(RECORDS PROVIDED Opens)
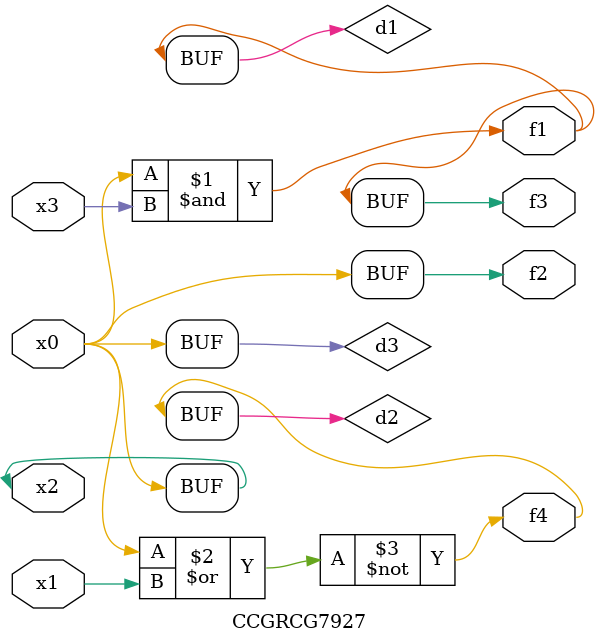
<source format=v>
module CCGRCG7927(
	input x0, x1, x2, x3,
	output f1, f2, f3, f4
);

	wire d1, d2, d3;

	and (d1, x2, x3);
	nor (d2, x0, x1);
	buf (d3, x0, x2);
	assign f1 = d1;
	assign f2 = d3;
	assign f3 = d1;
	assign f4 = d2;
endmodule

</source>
(RECORDS PROVIDED Closes)
(RECORDS PROVIDED Opens)
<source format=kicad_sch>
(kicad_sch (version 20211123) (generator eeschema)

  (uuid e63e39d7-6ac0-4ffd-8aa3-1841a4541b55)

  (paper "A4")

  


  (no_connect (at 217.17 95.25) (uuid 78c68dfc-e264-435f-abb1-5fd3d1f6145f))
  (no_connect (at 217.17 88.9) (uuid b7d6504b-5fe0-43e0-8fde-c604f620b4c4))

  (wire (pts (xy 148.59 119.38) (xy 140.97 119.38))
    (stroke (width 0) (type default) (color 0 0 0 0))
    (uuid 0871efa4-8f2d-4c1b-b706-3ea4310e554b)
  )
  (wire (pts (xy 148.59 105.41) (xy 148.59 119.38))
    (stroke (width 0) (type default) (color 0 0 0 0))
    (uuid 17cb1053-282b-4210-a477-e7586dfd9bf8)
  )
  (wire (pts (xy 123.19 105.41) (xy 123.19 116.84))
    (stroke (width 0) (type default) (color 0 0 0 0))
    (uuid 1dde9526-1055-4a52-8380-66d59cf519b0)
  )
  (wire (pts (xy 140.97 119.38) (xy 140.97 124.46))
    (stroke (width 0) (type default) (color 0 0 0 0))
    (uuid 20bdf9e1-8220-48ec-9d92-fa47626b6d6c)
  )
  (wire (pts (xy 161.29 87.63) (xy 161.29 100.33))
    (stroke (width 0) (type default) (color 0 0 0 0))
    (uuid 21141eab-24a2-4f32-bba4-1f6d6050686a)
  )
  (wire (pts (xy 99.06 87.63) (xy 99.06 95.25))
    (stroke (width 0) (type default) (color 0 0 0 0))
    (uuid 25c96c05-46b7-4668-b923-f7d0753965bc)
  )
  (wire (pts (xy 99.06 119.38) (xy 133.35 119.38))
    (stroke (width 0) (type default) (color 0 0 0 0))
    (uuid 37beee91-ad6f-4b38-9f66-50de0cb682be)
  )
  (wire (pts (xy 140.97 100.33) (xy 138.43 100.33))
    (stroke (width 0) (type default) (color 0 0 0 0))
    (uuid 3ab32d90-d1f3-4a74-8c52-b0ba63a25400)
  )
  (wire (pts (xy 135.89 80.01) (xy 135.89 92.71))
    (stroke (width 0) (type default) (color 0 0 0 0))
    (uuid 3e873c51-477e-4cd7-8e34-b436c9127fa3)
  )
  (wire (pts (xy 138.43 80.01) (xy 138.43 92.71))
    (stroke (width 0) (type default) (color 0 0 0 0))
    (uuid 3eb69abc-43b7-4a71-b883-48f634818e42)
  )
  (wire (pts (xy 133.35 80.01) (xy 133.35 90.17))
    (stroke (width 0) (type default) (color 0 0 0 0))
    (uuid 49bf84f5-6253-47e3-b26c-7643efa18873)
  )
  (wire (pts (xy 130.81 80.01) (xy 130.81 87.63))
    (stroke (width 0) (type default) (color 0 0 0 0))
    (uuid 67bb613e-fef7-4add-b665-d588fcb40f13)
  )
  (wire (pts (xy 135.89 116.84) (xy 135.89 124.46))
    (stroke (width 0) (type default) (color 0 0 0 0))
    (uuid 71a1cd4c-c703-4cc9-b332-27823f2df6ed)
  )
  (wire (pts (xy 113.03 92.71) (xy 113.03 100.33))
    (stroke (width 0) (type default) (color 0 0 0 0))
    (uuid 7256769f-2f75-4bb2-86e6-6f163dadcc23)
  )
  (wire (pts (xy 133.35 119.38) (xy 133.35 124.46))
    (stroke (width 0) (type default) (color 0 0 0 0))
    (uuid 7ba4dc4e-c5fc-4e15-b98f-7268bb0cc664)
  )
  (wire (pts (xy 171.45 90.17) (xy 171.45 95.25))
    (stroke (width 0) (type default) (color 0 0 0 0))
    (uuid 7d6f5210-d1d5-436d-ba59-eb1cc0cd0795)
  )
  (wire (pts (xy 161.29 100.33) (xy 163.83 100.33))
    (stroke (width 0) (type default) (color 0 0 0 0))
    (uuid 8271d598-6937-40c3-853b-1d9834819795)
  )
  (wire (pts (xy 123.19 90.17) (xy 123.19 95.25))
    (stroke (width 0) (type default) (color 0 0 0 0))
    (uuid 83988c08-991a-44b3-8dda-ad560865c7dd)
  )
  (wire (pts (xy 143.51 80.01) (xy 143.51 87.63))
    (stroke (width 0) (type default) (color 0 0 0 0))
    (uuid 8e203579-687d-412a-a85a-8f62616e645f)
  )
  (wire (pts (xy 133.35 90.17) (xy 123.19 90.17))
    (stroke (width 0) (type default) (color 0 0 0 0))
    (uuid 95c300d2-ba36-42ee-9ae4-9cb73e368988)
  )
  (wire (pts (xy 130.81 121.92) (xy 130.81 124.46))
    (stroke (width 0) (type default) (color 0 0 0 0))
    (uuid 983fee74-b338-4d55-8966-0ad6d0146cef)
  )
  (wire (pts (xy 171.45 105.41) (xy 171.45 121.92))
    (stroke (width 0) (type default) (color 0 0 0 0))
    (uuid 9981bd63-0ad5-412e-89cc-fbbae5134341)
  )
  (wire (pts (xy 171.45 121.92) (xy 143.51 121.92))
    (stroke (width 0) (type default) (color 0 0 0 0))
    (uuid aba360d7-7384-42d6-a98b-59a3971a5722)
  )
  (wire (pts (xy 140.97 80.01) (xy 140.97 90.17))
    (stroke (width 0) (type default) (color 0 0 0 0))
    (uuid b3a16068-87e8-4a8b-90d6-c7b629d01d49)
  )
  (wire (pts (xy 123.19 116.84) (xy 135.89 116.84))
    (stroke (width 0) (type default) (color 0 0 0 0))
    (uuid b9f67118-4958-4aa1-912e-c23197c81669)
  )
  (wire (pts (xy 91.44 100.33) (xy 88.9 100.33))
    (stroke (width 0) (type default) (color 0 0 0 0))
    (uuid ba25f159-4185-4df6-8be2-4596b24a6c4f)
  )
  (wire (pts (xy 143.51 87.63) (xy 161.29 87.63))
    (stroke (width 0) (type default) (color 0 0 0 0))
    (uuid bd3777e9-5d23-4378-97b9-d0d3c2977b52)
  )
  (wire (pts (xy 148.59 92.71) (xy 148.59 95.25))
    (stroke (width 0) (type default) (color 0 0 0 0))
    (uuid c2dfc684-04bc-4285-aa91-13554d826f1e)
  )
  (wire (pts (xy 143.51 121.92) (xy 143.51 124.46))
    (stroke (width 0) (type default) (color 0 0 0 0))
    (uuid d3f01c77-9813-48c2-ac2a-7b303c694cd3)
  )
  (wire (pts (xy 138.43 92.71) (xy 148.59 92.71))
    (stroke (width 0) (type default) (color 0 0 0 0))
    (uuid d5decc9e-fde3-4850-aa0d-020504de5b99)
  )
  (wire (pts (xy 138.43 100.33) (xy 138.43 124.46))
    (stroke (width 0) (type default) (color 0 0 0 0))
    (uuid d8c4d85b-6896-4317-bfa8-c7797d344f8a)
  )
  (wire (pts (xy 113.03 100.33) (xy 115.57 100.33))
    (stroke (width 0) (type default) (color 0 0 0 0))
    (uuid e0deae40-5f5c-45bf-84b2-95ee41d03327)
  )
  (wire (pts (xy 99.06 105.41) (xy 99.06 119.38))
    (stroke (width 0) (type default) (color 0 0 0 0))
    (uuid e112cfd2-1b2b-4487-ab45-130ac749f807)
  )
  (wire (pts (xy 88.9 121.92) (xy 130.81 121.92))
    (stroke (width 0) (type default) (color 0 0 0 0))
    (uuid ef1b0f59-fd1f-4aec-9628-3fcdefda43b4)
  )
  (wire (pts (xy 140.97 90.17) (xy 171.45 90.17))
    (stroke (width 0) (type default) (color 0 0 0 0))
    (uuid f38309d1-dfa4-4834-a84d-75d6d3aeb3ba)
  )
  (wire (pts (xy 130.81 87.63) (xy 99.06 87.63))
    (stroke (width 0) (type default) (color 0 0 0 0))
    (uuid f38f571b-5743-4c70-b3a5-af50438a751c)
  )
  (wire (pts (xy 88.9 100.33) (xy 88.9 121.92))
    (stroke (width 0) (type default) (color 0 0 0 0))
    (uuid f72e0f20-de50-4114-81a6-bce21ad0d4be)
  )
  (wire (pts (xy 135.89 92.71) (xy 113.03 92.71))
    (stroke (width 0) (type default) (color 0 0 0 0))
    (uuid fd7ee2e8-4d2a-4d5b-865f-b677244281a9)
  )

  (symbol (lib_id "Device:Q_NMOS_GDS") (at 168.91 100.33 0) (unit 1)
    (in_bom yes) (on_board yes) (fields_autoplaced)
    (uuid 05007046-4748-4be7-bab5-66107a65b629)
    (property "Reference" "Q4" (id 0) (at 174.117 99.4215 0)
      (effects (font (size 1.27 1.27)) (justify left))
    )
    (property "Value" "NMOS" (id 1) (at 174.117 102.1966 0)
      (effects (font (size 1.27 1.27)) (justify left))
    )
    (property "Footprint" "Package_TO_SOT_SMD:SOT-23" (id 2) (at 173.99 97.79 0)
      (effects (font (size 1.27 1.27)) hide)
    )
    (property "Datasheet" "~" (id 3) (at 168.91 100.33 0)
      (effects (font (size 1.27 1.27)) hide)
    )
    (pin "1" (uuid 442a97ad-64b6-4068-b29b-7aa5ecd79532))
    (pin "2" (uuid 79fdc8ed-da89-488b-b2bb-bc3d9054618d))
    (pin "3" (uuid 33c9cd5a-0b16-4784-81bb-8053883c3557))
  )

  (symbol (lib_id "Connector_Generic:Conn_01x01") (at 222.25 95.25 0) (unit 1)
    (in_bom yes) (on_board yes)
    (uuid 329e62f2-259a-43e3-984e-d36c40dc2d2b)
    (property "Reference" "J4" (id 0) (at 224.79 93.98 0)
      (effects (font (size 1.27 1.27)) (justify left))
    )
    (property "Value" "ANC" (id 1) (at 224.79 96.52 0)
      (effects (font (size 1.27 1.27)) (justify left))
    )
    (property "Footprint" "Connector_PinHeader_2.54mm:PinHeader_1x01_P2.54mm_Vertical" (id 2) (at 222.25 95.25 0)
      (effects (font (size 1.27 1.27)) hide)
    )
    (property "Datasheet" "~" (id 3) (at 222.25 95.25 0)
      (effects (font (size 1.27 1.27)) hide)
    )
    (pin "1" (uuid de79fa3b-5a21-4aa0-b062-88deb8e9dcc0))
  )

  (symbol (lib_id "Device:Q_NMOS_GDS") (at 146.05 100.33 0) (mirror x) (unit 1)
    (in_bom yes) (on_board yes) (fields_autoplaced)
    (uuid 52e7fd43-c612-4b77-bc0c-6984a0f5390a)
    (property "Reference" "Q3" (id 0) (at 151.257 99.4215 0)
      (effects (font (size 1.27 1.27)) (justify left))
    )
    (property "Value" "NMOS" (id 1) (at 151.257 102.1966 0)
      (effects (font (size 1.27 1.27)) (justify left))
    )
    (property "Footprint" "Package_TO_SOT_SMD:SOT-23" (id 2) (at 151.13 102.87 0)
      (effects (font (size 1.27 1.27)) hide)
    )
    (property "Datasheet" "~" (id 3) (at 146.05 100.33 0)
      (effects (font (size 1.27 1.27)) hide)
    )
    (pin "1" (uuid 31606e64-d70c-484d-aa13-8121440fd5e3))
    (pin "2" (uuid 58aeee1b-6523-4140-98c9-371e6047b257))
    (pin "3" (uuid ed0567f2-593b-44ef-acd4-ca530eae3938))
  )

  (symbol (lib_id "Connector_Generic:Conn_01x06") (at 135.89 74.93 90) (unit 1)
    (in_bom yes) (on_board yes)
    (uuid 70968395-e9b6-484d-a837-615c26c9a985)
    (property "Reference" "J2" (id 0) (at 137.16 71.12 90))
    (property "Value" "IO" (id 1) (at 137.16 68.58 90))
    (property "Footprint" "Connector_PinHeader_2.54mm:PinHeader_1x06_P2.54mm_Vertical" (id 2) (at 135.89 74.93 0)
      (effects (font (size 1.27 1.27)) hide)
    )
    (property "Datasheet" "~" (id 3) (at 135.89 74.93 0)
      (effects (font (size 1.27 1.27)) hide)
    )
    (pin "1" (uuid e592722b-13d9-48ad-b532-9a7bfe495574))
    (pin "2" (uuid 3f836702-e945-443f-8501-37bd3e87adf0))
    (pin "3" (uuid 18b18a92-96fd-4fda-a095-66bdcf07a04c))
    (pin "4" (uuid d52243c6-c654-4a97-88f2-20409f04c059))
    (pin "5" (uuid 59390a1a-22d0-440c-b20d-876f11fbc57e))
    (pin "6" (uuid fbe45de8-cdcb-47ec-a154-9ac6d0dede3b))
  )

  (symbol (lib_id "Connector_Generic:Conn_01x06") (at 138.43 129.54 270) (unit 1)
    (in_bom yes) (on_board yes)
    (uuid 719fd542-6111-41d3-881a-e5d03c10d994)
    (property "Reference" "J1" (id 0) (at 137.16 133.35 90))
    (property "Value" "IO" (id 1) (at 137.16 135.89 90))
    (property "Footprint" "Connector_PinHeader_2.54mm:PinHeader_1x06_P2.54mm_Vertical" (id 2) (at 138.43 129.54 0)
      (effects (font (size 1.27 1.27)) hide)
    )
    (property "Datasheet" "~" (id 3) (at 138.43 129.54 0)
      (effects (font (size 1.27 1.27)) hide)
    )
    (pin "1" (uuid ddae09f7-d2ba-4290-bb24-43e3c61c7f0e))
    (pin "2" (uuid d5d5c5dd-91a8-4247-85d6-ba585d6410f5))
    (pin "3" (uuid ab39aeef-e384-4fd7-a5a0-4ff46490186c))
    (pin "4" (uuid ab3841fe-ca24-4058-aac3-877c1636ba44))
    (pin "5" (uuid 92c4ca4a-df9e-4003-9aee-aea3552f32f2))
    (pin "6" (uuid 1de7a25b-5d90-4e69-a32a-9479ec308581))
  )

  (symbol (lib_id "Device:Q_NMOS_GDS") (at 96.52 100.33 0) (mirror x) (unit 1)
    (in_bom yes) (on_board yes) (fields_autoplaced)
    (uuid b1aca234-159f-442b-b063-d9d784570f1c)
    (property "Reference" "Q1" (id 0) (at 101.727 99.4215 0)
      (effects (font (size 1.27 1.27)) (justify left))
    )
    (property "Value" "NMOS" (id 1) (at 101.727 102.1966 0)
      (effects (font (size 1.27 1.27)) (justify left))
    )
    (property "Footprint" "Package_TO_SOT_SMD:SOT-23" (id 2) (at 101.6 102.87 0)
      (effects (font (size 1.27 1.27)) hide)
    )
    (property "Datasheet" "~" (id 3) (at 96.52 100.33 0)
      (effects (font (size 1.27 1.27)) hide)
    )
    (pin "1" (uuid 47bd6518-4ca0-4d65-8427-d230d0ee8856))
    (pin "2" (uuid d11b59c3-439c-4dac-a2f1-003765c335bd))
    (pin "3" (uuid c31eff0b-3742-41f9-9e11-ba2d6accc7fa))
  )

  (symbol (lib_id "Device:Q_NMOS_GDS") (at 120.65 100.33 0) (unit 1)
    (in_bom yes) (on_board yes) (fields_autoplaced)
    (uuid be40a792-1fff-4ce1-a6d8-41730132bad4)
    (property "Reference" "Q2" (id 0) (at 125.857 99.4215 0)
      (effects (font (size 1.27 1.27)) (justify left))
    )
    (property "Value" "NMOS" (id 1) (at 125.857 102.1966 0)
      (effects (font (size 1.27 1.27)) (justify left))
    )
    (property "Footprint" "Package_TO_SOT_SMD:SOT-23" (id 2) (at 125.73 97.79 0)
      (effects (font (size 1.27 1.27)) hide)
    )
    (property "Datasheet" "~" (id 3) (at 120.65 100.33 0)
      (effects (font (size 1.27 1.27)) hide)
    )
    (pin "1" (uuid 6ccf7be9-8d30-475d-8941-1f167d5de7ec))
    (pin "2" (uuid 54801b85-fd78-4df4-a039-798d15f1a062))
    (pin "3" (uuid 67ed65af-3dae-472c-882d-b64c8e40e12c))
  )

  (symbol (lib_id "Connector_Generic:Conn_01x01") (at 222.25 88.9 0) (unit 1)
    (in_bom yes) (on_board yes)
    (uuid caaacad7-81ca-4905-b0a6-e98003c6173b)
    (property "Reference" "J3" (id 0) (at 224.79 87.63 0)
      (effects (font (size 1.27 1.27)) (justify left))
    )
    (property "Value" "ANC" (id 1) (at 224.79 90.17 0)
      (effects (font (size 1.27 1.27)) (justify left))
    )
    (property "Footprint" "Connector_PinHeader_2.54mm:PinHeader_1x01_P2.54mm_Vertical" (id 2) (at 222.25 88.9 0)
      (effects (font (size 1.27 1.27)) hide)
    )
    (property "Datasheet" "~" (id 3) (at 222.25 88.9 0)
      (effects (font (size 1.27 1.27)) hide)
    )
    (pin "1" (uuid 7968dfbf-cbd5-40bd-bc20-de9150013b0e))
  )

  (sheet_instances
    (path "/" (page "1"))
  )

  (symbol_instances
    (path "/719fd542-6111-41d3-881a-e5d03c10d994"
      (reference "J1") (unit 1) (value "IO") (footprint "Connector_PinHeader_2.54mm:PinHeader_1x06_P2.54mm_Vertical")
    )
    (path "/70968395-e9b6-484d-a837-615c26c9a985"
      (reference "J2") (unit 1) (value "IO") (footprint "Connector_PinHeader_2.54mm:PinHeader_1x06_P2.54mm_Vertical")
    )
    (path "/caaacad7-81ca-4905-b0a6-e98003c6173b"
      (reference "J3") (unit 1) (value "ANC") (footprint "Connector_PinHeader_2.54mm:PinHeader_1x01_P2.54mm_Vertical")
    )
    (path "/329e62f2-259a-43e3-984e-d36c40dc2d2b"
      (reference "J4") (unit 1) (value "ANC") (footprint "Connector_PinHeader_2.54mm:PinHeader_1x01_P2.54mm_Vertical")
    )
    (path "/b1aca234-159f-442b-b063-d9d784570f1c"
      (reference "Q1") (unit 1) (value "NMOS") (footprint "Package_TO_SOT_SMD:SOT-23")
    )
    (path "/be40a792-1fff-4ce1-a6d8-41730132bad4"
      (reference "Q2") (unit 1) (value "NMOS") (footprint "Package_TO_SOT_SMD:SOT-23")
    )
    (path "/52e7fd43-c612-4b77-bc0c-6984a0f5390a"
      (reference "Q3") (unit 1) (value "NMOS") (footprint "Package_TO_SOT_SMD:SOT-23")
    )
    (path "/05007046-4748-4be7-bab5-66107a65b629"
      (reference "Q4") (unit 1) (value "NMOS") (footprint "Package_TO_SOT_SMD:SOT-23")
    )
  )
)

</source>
(RECORDS PROVIDED Closes)
Everything above from the line containing "(uuid e112cfd2-1b2b-4487-ab45-130ac749f807)" down to the line containing "(wire (pts (xy 130.81 87.63)" is to be transcribed exactly, with both of those lines included and nothing else added.

### SOLUTION
    (uuid e112cfd2-1b2b-4487-ab45-130ac749f807)
  )
  (wire (pts (xy 88.9 121.92) (xy 130.81 121.92))
    (stroke (width 0) (type default) (color 0 0 0 0))
    (uuid ef1b0f59-fd1f-4aec-9628-3fcdefda43b4)
  )
  (wire (pts (xy 140.97 90.17) (xy 171.45 90.17))
    (stroke (width 0) (type default) (color 0 0 0 0))
    (uuid f38309d1-dfa4-4834-a84d-75d6d3aeb3ba)
  )
  (wire (pts (xy 130.81 87.63) (xy 99.06 87.63))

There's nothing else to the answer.